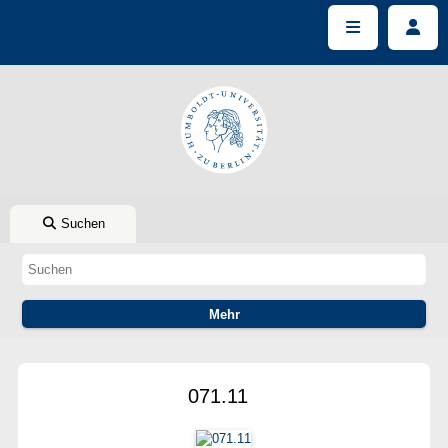
Suchen
071.11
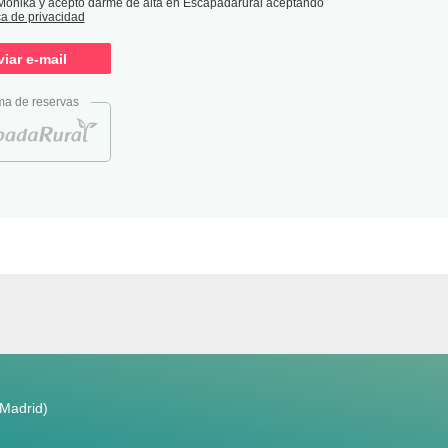
 Monika y acepto darme de alta en Escapadarural aceptando
ca de privacidad
ma de reservas
(Madrid)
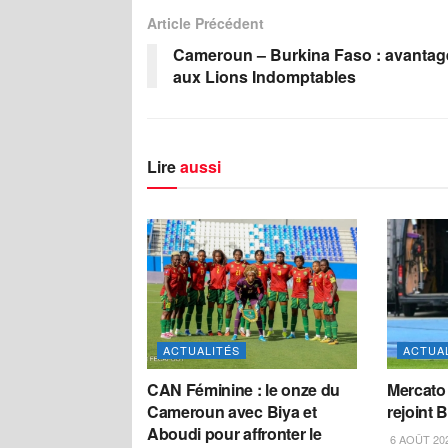
Article Précédent
Cameroun – Burkina Faso : avantag
aux Lions Indomptables
Lire
aussi
ACTUALITÉS
ACTUA
CAN Féminine : le onze du
Mercato
Cameroun avec Biya et
rejoint B
Aboudi pour affronter le
6 AOÛT 20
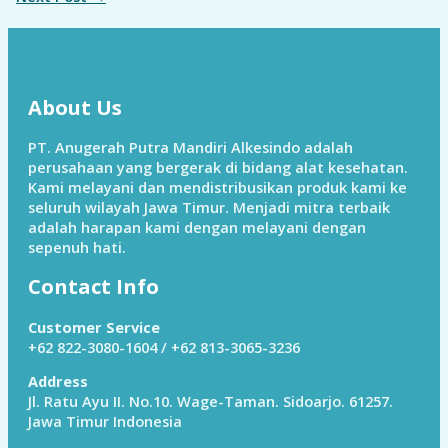
About Us
PT. Anugerah Putra Mandiri Alkesindo adalah
perusahaan yang bergerak di bidang alat kesehatan.
Kami melayani dan mendistribusikan produk kami ke
seluruh wilayah Jawa Timur. Menjadi mitra terbaik
adalah harapan kami dengan melayani dengan
sepenuh hati.
Contact Info
Customer Service
+62 822-3080-1604 / +62 813-3065-3236
Address
Jl. Ratu Ayu II. No.10. Wage-Taman. Sidoarjo. 61257.
Jawa Timur Indonesia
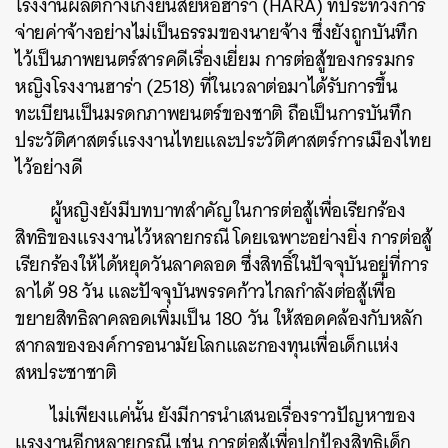
โรงงานผลิตกางเกงยีนส์ยี่ห้อฮาร่า (HARA) ที่ประท้วงการ
จ่ายค่าจ้างอย่างไม่เป็นธรรมของนายจ้าง ซึ่งยังถูกบันทึก
ไว้เป็นภาพยนตร์สารคดีเรื่องเยี่ยม การต่อสู้ของกรรมกร
หญิงโรงงานฮาร่า (2518) ที่ในเวลาต่อมาได้รับการขึ้น
ทะเบียนเป็นมรดกภาพยนตร์ของชาติ ถือเป็นการบันทึก
ประวัติศาสตร์แรงงานไทยและประวัติศาสตร์การเมืองไทย
ไว้อย่างดี
ผู้หญิงยังมีบทบาทสำคัญในการต่อสู้เพื่อเรียกร้อง
สิทธิของแรงงานไว้หลายกรณี โดยเฉพาะอย่างยิ่ง การต่อสู้
เรียกร้องให้ได้หยุดวันลาคลอด ซึ่งสิทธิ์ในปัจจุบันอยู่ที่การ
ลาได้ 98 วัน และปัจจุบันพรรคก้าวไกลกำลังต่อสู้เพื่อ
ขยายสิทธิลาคลอดเพิ่มเป็น 180 วัน ให้สอดคล้องกับหลัก
สากลขององค์การอนามัยโลกและกองทุนเพื่อเด็กแห่ง
สหประชาชาติ
ไม่เพียงแค่นั้น ยังมีการนำเสนอเรื่องราวปัญหาของ
แรงงานอีกหลายกรณี เช่น การต่อสู้เพื่อปกป้องสิทธิเด็ก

**EXERCISE:** Format every line of text in the rows above as one numbered list, leaving out blank lines and the lines that mark the pictures.

**RESPONSE:**
1. Suchen
2. 071.11
3.  Monika y acepto darme de alta en Escapadarural aceptando
4. ca de privacidad
5. ma de reservas
6. (Madrid)
7. Article Précédent
8. Cameroun – Burkina Faso : avantag
9. aux Lions Indomptables
10. Lire
11. aussi
12. ACTUALITÉS
13. ACTUA
14. CAN Féminine : le onze du
15. Mercato
16. Cameroun avec Biya et
17. rejoint B
18. Aboudi pour affronter le
19. 6 AOÛT 20
20. About Us
21. PT. Anugerah Putra Mandiri Alkesindo adalah
22. perusahaan yang bergerak di bidang alat kesehatan.
23. Kami melayani dan mendistribusikan produk kami ke
24. seluruh wilayah Jawa Timur. Menjadi mitra terbaik
25. adalah harapan kami dengan melayani dengan
26. sepenuh hati.
27. Contact Info
28. Customer Service
29. +62 822-3080-1604 / +62 813-3065-3236
30. Address
31. Jl. Ratu Ayu II. No.10. Wage-Taman. Sidoarjo. 61257.
32. Jawa Timur Indonesia
33. โรงงานผลิตกางเกงยีนส์ยี่ห้อฮาร่า (HARA) ที่ประท้วงการ
34. จ่ายค่าจ้างอย่างไม่เป็นธรรมของนายจ้าง ซึ่งยังถูกบันทึก
35. ไว้เป็นภาพยนตร์สารคดีเรื่องเยี่ยม การต่อสู้ของกรรมกร
36. หญิงโรงงานฮาร่า (2518) ที่ในเวลาต่อมาได้รับการขึ้น
37. ทะเบียนเป็นมรดกภาพยนตร์ของชาติ ถือเป็นการบันทึก
38. ประวัติศาสตร์แรงงานไทยและประวัติศาสตร์การเมืองไทย
39. ไว้อย่างดี
40. ผู้หญิงยังมีบทบาทสำคัญในการต่อสู้เพื่อเรียกร้อง
41. สิทธิของแรงงานไว้หลายกรณี โดยเฉพาะอย่างยิ่ง การต่อสู้
42. เรียกร้องให้ได้หยุดวันลาคลอด ซึ่งสิทธิ์ในปัจจุบันอยู่ที่การ
43. ลาได้ 98 วัน และปัจจุบันพรรคก้าวไกลกำลังต่อสู้เพื่อ
44. ขยายสิทธิลาคลอดเพิ่มเป็น 180 วัน ให้สอดคล้องกับหลัก
45. สากลขององค์การอนามัยโลกและกองทุนเพื่อเด็กแห่ง
46. สหประชาชาติ
47. ไม่เพียงแค่นั้น ยังมีการนำเสนอเรื่องราวปัญหาของ
48. แรงงานอีกหลายกรณี เช่น การต่อสู้เพื่อปกป้องสิทธิเด็ก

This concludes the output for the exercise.